Birla Cotsyn has revised its price band downward to Rs 12 to Rs 14 and also extended its closing date now to 9th July, 2008 due to poor response evoked by the issue. However, we continue with our analysis and maintain that it is not worth even at par.
Birla Cotsyn is entering the capital market on 30th June 08 with a public issue of Rs.144.18 crores and after making reservation for promoters (Rs.36.65 crores) and employees (Rs.7.25 crores) the size of net public issue is Rs.100.28 crores. It looks doubtful that employees would be subscribing to the issue and hence public issue size could be Rs.108 crores.
While analyzing a company like this, you fail to understand whether you should praise the courage of the BRLM or the promoters to come out with such a poor issue. It does not deserve a par tag, forget a band of Rs.15 to Rs.18 per share!
The company belongs to Yash Birla and P. B. Bhardwaj Group (PBG). Though investors are familiar and have burnt their fingers with Yash Birla Group, track record of PBG is not known. The promoters of the company have been litigating with 420 cases, either having filed by them or against them.
Though the company has been in existence for the last over 65 years, the textile business commenced only in August 2006, when it acquired 18,304 spindles of Khamgaon Syntex (I) Ltd and started manufacturing synthetic yarn. Financial performance of the company was pathetic to talk of least. Till FY 06, topline never crossed Rs.4 crores while bottomline never crossed Rs.30 lakhs. During FY 07, topline was Rs.55 crores, while bottomline was Rs.2.57 crores. First 9 months of FY 08 had topline of Rs.63 crores, while PAT was Rs.2.52 crores. This results in an EPS of less than Rs.2 on equity of Rs.13.62 crores.
The company has now taken up capex of Rs.320 crores, for setting up 36,000 cotton spindles, 1,728 Rotors, 114 Looms as also Dyeing and Processing unit in three phases. It seems as if the whole capex has been chalked out and structured on a very low scale, having high debt component with long gestation.

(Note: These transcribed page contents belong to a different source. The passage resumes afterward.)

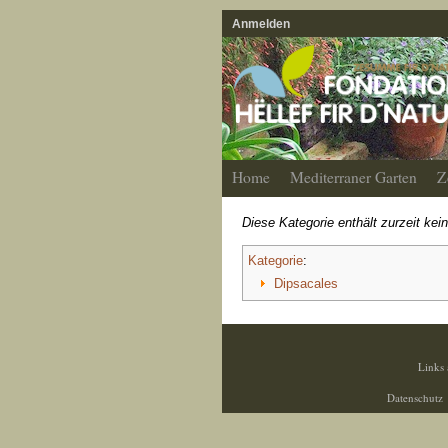
Anmelden
Home
Mediterraner Garten
Z
Diese Kategorie enthält zurzeit kei
Kategorie
:
Dipsacales
Links 
Datenschutz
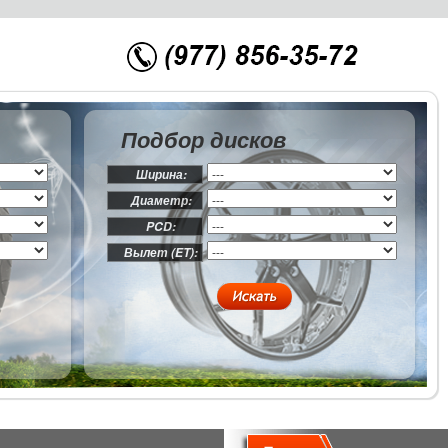
Подбор дисков
Ширина:
Диаметр:
PCD:
Вылет (ET):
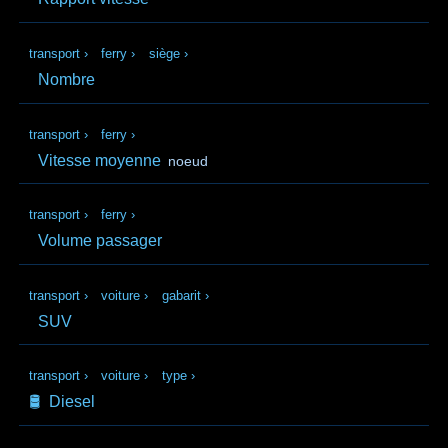
transport
›
ferry
›
siège
›
Nombre
transport
›
ferry
›
Vitesse moyenne
noeud
transport
›
ferry
›
Volume passager
transport
›
voiture
›
gabarit
›
SUV
transport
›
voiture
›
type
›
🛢️
Diesel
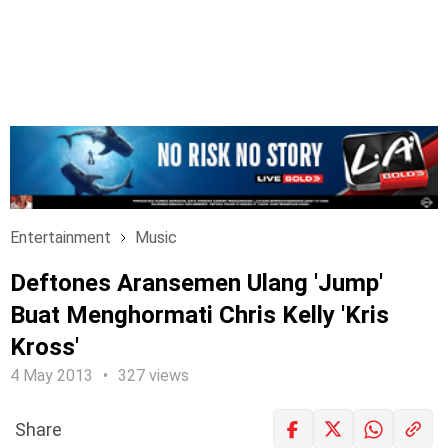
Entertainment
Music
Deftones Aransemen Ulang 'Jump'
Buat Menghormati Chris Kelly 'Kris
Kross'
4 May 2013
327 views
Share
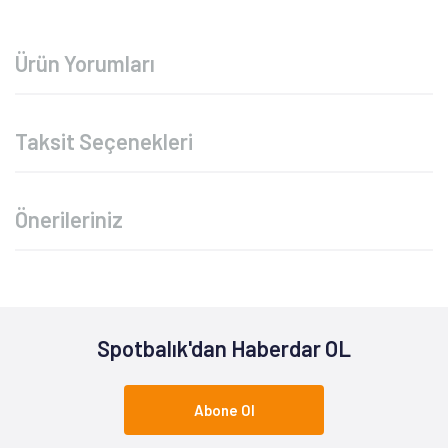
Ürün Yorumları
Taksit Seçenekleri
Önerileriniz
Spotbalık'dan Haberdar OL
Abone Ol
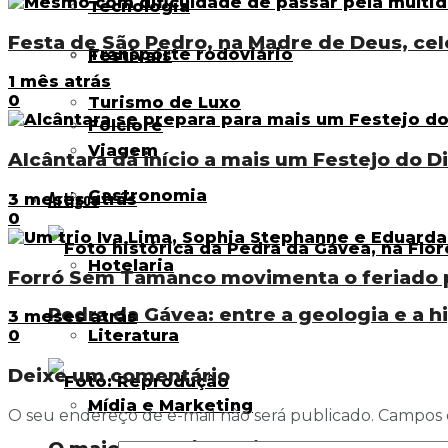
Tecnologia
Festa de São Pedro, na Madre de Deus, ce
Transporte rodoviário
Festivais
1 mês atrás
0
Turismo de Luxo
Folclore
Viagem
Alcântara dá início a mais um Festejo do Di
Gastronomia
Artigos
3 meses atrás
0
Hotelaria
Forró Sem Tamanco movimenta o feriado p
Pedra da Gávea: entre a geologia e a h
3 meses atrás
Literatura
0
Deixe um comentário
Mídia e Marketing
O seu endereço de e-mail não será publicado.
Campos 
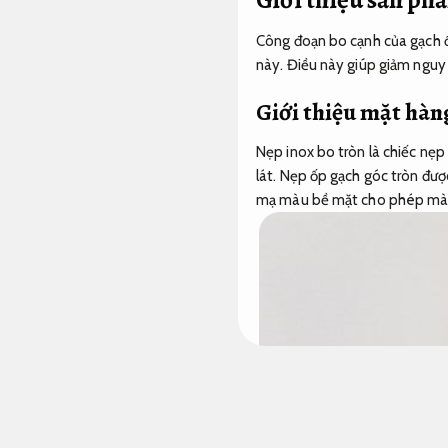
Công đoạn bo cạnh của gạch ốp
này. Điều này giúp giảm nguy 
Giới thiệu mặt hàn
Nẹp inox bo tròn là chiếc nẹp
lát. Nẹp ốp gạch góc tròn được
mạ màu bề mặt cho phép màu 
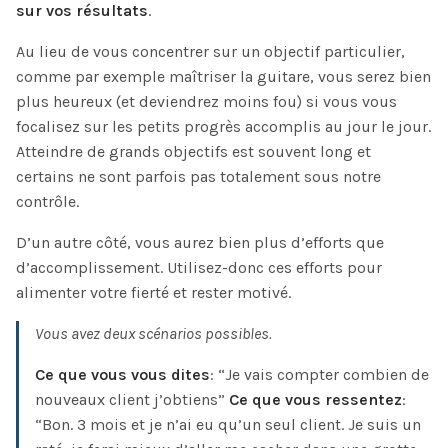
sur vos résultats
.
Au lieu de vous concentrer sur un objectif particulier,
comme par exemple maîtriser la guitare, vous serez bien
plus heureux (et deviendrez moins fou) si vous vous
focalisez sur les petits progrès accomplis au jour le jour.
Atteindre de grands objectifs est souvent long et
certains ne sont parfois pas totalement sous notre
contrôle.
D’un autre côté, vous aurez bien plus d’efforts que
d’accomplissement. Utilisez-donc ces efforts pour
alimenter votre fierté et rester motivé.
Vous avez deux scénarios possibles.
Ce que vous vous dites
: “Je vais compter combien de
nouveaux client j’obtiens”
Ce que vous ressentez
:
“Bon. 3 mois et je n’ai eu qu’un seul client. Je suis un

Presently, all the textile stock having capacity of almost over 5 times and very good profitability are ruling at a PE of 4 - 5 times. This is despite the fact that these companies are having integrated and well balanced model The present equity of the company of Rs.13.61 crores would rise to Rs.94 crores even if price band gets discovered at the upper band or to Rs.110 crores at the lower band. How will a company be able to post even a moderate level of operation?
Also, PBG has its company Polytex Ltd. and financial performance of this company is not furnished in the performance of Group Companies.
The company has all the concerns about project viability, promoter's track record, industry prospects, size of the project and market perceptions. Even par tag could be termed as expensive. So, where is the question of contemplating investment even at the lower band of Rs.15 per share?